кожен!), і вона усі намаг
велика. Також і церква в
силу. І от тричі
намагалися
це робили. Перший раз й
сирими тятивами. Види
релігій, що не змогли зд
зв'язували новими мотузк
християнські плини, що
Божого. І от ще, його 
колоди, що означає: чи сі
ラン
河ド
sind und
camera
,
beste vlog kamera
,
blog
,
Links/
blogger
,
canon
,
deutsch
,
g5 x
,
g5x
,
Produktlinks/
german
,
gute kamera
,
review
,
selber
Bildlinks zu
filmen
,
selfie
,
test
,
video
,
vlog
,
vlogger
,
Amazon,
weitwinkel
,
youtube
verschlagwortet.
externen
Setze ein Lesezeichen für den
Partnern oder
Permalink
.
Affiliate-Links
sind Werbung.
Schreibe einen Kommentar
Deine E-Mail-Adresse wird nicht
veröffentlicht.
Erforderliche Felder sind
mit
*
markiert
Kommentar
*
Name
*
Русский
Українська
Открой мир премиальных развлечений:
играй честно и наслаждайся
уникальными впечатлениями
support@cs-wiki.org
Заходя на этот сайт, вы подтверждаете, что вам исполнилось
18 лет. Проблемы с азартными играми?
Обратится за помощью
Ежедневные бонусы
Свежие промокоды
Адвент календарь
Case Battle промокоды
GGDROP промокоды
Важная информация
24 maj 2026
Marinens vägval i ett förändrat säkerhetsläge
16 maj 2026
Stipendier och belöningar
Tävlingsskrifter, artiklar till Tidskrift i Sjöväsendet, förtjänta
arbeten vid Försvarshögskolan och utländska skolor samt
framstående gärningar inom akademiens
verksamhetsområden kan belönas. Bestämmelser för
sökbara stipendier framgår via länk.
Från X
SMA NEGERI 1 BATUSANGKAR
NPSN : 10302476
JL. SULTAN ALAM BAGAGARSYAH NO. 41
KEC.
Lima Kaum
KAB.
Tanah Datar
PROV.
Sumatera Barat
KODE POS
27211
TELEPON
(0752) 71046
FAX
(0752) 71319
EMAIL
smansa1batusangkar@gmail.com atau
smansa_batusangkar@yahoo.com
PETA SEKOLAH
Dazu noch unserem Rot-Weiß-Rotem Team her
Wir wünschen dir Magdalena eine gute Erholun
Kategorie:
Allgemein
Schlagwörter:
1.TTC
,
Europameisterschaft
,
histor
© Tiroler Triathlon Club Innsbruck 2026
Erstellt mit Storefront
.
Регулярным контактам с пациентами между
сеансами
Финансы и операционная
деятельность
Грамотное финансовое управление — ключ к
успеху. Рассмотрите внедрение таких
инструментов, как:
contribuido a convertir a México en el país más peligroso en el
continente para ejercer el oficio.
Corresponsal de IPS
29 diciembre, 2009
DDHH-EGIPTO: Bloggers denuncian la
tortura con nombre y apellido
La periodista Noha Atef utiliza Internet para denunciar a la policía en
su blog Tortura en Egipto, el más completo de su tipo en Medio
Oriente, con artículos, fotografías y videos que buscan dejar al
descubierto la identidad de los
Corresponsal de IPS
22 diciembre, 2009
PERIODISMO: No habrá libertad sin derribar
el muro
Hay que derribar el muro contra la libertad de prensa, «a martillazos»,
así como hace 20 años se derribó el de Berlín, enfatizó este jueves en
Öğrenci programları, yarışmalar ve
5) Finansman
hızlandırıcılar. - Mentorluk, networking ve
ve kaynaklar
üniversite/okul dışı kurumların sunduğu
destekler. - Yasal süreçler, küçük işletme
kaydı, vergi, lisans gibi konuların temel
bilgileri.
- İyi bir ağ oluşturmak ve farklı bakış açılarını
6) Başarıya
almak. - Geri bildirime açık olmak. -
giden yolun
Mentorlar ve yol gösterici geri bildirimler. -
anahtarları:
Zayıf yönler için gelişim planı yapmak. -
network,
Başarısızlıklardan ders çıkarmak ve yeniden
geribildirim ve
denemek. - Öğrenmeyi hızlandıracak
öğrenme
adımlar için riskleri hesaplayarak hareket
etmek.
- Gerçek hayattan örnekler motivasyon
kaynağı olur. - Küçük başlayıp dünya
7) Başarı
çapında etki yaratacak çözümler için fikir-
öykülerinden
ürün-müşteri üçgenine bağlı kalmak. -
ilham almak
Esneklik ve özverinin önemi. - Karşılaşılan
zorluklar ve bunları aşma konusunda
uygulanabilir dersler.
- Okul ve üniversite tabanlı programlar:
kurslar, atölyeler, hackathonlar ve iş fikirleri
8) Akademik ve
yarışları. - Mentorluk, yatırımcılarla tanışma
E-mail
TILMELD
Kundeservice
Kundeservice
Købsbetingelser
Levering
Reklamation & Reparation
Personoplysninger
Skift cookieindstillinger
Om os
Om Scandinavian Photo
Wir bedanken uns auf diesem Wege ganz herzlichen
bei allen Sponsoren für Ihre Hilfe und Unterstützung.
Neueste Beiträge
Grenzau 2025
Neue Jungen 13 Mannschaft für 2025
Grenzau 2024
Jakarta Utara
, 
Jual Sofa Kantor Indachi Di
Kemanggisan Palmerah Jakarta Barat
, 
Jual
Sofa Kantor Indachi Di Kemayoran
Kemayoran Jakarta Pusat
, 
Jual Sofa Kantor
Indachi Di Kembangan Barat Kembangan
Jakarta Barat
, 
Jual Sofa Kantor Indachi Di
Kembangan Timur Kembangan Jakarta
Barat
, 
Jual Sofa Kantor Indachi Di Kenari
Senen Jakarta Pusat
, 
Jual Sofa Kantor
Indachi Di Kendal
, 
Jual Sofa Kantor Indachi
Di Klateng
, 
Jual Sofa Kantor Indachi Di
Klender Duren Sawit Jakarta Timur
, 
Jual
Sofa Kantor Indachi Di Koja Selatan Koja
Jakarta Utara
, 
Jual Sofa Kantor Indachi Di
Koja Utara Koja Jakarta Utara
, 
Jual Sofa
◆ ◆ ◆ ◆
**INSTRUCTIONS TO FOLLOW:** If a line of the records includes the string "Kembangan", copy it out.

**SOLVED PROBLEM:**
Indachi Di Kembangan Barat Kembangan
Kembangan Timur Kembangan Jakarta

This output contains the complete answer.